**Input data:**

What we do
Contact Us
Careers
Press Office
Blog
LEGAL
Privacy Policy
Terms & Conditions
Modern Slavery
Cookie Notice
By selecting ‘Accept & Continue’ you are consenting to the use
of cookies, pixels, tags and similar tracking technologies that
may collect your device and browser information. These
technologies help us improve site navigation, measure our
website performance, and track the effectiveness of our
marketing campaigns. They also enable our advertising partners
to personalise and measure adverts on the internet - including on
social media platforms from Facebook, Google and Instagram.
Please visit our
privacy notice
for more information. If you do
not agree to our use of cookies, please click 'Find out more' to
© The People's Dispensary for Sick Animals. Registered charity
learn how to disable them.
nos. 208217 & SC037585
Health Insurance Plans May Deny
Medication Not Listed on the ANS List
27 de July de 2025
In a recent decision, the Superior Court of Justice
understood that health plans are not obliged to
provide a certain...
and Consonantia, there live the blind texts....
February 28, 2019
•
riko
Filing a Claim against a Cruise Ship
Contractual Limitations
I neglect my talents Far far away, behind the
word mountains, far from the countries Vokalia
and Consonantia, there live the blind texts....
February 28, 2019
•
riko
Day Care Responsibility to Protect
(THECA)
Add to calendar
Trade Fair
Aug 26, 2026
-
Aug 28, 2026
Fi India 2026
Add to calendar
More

...

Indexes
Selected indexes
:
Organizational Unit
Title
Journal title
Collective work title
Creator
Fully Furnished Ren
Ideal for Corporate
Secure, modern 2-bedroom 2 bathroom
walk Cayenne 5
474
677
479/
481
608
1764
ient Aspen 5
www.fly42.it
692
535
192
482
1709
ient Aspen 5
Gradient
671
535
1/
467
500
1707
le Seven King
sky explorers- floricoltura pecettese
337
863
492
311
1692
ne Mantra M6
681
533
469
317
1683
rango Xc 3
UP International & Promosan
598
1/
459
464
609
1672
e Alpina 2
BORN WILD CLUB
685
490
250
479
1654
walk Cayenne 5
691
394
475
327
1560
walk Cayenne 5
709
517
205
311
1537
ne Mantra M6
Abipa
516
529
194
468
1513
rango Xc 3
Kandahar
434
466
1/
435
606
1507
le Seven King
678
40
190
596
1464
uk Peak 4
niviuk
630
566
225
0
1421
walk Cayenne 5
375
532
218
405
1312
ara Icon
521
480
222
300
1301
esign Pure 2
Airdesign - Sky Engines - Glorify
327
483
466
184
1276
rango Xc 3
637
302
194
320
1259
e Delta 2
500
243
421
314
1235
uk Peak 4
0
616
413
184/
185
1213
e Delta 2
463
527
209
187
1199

...

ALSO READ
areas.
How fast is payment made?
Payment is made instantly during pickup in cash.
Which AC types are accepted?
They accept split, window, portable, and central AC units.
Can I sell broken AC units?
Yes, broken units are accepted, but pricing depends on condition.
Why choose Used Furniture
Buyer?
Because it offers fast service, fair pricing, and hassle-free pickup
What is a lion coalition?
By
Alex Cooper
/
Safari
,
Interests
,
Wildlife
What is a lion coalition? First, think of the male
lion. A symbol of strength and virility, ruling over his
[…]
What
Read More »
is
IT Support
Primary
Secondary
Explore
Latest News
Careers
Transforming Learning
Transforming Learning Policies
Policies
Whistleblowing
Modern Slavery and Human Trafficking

**Goal of the exercise:**
Show all lines from the data above in which the word "technologies" appears.

**Answer:**
of cookies, pixels, tags and similar tracking technologies that
technologies help us improve site navigation, measure our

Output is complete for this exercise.